- Directed by: Howard Walmsley
- Screenplay by: Ken Hollings
- Produced by: Howard Walmsley
- Starring: Joanne Hill Graham Massey Patrick Nyland
- Cinematography: David Horsfield
- Edited by: David Horsfield
- Production company: Pressure Productions
- Release date: 1984;
- Running time: 55 minutes
- Country: United Kingdom
- Language: English

= Feverhouse =

1984 British film

Feverhouse (also known as Fever House) is a 1984 British black and white film directed by Howard Walmsley. It was written by Ken Hollings and released through Ikon FCL, a division of Factory Records, catalogued as FAC105. It was partially financed by the North West Arts Association.

==Plot summary==
The story is set in a mental hospital and told through the preoccupations of a smug thief, a renegade nurse and a blind archivist.

== Cast ==

- Joanne Hill as the nurse
- Graham Massey as the thief
- Patrick Nyland as the blind man

== Soundtrack ==
The soundtrack album by Biting Tongues was released in 1985 on Factory Records (FACT105).

==Reception==
Paul Taylor wrote in The Monthly Film Bulletin wrote: "A joyless chunk of mannered monochrome moodiness, Feverhouse is presumably meant to be more than just a promotional adjunct to its soundtrack album, but founders badly as a compendium of awkwardly 'avant-garde' tics. The zomboid acting style conveys more about institutionalisation than the meagre, almost ritualistic narrative, while the sinister ambience conjured by nocturnal images of burning clothes, bagged corpses, skeletal relics or cold Victorian brickwork is all too often dissipated by the risible gravity of the various voice-overs. Where these coincide with the Biting Tongues backing, the effect is inescapably reminiscent of a vintage, if humourless, poetry-and-music track by such old hippies as Liverpool Scene."

Colin Greenland reviewed Feverhouse for Imagine magazine, writing: "Is the Feverhouse a prison, a lunatic asylum, or a state of mind? Enigmatic, abstract and intense."

Time Out commented that "it hovers dangerously close to pretension, sometimes teetering over the edge, but still remains a darkly individual visual essay, despite its precedents. It's also blessed with an exciting score, a brew of metal gamelan and junkyard bebop from Biting Tongues."

* _DATA FOR ANALYSIS_:
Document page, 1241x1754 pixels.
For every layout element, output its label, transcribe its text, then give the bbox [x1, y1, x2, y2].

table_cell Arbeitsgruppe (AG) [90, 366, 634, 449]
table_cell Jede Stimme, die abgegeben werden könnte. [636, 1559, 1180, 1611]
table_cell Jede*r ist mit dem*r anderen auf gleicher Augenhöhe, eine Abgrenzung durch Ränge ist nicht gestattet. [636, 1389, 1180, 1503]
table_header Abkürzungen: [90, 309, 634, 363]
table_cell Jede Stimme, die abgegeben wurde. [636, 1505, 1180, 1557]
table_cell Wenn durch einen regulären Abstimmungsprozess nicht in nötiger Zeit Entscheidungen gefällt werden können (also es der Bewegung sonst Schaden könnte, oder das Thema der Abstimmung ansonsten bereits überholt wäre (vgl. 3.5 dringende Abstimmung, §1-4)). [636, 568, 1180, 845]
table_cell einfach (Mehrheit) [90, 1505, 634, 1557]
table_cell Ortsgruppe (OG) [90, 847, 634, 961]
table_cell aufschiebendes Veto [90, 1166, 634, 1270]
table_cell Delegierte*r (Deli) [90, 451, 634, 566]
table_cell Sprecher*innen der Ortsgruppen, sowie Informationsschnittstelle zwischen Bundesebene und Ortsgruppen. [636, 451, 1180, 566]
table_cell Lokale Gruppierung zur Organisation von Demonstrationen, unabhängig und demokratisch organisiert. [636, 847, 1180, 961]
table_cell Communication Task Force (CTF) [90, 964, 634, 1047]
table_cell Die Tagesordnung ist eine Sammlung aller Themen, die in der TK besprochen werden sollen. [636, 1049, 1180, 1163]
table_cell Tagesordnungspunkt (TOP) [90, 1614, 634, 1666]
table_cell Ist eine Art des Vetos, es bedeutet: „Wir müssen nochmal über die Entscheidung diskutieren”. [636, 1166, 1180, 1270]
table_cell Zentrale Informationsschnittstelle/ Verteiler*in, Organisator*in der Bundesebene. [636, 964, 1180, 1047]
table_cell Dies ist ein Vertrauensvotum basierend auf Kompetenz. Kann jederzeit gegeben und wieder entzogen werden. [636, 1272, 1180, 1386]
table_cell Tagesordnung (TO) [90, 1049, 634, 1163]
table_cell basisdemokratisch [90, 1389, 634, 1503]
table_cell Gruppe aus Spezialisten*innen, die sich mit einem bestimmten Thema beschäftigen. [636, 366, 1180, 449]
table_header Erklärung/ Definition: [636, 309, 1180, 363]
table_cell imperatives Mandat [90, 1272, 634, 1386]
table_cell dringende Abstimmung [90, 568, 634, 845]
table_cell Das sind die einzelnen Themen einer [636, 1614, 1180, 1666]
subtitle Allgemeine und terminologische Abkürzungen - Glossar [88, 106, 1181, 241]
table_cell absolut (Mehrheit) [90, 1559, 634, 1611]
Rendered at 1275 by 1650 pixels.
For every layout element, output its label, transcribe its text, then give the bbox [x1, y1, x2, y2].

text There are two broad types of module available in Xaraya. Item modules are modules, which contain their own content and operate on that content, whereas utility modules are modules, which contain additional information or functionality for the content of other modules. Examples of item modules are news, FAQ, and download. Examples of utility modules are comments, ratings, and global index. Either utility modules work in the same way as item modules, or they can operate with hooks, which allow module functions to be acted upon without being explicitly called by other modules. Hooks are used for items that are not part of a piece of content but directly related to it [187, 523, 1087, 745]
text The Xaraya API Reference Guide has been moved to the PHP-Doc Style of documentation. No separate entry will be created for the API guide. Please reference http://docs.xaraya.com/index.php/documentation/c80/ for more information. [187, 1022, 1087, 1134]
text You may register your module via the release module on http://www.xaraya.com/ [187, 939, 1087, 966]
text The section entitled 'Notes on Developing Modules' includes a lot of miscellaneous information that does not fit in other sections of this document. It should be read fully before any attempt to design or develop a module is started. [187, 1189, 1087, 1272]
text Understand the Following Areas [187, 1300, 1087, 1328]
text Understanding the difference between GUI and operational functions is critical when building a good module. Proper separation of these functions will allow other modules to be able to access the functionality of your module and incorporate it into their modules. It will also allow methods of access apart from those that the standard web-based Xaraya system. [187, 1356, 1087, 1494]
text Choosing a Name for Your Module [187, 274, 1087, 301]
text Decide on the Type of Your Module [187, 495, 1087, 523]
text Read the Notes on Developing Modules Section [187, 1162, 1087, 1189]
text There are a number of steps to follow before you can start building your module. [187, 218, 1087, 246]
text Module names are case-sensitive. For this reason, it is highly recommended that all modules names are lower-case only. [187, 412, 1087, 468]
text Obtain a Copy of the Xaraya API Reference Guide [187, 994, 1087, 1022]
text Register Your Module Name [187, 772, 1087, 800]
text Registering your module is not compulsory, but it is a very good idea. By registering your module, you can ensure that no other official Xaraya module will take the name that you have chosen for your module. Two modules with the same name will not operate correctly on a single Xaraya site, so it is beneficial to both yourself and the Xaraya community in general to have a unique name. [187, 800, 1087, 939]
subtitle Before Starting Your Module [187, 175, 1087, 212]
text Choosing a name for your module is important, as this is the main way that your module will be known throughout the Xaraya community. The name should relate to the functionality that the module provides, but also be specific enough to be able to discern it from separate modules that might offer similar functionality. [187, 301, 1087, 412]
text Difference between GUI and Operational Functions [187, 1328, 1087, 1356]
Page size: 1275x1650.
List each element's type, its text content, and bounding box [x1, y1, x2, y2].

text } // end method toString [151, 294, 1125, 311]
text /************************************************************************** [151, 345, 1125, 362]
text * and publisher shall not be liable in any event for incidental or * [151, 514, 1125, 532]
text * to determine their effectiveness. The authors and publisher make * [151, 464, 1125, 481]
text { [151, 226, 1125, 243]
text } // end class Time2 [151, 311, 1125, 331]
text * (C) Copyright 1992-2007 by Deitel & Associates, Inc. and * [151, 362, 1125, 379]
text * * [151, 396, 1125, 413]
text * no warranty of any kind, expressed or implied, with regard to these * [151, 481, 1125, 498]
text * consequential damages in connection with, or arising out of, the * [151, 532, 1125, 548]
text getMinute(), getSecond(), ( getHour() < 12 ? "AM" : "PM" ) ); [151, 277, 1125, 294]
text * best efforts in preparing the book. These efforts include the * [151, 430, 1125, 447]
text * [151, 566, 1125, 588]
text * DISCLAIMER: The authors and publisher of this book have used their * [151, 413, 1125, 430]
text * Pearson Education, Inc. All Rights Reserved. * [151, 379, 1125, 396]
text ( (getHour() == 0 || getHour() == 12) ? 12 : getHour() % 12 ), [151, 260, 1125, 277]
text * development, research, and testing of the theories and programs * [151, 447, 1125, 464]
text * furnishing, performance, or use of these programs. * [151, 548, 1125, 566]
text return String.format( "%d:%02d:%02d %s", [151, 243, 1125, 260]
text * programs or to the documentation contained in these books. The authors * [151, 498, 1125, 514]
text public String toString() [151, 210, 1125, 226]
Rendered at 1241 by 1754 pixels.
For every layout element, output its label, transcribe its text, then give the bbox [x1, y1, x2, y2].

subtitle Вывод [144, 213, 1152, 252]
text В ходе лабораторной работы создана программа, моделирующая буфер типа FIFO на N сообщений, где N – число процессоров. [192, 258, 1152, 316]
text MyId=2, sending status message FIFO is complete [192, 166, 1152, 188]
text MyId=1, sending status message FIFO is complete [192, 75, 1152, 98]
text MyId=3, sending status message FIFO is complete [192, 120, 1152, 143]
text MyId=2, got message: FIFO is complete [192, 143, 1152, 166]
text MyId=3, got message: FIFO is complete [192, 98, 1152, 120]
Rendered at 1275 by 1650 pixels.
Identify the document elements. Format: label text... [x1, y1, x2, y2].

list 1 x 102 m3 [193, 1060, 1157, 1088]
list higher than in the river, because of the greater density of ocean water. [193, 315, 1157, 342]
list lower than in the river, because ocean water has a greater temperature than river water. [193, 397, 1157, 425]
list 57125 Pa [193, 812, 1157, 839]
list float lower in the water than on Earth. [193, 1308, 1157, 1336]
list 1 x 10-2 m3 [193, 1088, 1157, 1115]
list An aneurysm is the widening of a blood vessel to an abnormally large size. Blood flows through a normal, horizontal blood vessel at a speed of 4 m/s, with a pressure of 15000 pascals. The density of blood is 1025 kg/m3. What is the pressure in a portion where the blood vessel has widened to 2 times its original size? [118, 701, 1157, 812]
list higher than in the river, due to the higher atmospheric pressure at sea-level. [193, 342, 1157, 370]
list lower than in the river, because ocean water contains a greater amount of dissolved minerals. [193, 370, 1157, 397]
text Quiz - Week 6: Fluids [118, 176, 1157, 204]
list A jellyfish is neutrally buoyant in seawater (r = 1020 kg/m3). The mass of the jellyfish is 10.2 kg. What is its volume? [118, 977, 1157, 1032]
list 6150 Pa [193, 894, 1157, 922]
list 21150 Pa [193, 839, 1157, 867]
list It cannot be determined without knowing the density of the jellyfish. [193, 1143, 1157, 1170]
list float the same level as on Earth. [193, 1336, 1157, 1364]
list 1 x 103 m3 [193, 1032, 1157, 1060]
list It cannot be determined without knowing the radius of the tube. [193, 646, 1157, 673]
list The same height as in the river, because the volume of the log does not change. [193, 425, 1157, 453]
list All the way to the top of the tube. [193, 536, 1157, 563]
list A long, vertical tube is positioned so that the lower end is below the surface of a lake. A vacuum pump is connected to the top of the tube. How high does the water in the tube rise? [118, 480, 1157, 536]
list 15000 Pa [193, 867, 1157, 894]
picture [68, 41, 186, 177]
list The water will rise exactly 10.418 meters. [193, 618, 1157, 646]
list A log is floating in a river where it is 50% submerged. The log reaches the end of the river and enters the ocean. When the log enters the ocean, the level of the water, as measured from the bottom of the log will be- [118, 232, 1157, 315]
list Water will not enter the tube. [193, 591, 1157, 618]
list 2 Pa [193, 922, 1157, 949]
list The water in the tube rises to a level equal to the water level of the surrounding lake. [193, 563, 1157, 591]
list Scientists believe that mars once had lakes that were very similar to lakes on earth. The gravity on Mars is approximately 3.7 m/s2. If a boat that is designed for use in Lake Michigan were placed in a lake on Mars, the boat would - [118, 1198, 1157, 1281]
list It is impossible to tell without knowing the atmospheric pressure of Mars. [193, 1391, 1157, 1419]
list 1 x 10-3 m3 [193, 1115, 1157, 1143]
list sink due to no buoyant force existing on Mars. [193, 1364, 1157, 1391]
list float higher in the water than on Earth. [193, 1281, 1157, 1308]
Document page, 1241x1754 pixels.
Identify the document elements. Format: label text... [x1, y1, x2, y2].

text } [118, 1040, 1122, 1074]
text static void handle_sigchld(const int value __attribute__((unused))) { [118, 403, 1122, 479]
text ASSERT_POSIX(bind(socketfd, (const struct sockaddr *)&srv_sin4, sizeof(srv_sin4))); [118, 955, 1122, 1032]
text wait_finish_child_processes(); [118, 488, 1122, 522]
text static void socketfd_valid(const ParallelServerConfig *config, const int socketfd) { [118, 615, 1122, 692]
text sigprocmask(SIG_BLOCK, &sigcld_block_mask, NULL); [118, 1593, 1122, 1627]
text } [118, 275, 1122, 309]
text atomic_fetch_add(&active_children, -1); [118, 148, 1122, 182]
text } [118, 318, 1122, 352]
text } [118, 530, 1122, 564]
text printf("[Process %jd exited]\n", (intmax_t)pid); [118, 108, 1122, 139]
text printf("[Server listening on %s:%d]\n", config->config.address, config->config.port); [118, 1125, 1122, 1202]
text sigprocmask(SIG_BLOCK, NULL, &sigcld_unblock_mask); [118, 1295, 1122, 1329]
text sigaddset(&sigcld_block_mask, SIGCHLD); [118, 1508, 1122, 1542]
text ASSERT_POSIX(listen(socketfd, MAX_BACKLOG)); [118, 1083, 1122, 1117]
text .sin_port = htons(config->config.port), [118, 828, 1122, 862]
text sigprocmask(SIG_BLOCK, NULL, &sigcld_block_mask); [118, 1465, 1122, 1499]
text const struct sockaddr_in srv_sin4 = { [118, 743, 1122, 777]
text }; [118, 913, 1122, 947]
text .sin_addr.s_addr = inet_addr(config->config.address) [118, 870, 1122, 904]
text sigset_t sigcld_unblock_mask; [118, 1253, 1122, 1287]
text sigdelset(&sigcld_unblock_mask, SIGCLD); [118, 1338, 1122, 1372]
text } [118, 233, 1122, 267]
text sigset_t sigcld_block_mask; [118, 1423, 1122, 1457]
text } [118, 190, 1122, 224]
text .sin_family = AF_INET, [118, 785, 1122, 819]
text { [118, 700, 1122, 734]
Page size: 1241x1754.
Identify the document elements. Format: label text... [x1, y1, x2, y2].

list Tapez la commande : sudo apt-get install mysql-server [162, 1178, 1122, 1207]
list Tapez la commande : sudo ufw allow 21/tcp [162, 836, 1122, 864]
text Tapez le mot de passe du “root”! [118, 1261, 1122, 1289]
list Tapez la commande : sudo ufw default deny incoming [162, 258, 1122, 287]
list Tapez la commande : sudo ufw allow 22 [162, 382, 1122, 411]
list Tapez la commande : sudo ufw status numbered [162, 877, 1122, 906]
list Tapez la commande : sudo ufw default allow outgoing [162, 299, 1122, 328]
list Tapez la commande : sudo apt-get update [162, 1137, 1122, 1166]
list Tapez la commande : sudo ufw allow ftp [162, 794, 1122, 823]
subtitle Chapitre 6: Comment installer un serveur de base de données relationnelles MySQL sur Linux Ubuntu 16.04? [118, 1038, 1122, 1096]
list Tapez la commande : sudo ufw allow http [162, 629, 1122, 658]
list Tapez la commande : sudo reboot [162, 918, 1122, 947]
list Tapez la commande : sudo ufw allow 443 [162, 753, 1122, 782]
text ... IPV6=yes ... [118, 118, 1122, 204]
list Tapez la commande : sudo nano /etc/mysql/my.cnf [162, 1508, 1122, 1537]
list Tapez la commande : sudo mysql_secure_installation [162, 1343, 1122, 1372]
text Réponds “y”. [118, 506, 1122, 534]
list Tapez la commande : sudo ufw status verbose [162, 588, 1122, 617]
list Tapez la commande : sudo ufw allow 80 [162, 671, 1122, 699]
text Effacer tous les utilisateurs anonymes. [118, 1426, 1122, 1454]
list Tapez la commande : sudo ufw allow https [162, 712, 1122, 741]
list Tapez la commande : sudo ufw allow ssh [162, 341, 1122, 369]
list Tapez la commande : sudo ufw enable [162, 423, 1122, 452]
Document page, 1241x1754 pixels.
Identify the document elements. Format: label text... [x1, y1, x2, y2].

* _TASK A_: From the Paul Taylor review quoted in the Feverhouse article, list the nocturnal images said to conjure a sinister ambience.
* _TASK B_: According to the Feverhouse article, which organization partially financed the film?
* _TASK C_: Please translate this sentence from the Feverhouse article into Spanish: "The story is set in a mental hospital and told through the preoccupations of a smug thief, a renegade nurse and a blind archivist."

* _TASK RESULT A_:
- burning clothes
- bagged corpses
- skeletal relics
- cold Victorian brickwork

* _TASK RESULT B_: The North West Arts Association.

* _TASK RESULT C_: La historia transcurre en un hospital psiquiátrico y se narra a través de las preocupaciones de un ladrón engreído, una enfermera renegada y un archivero ciego.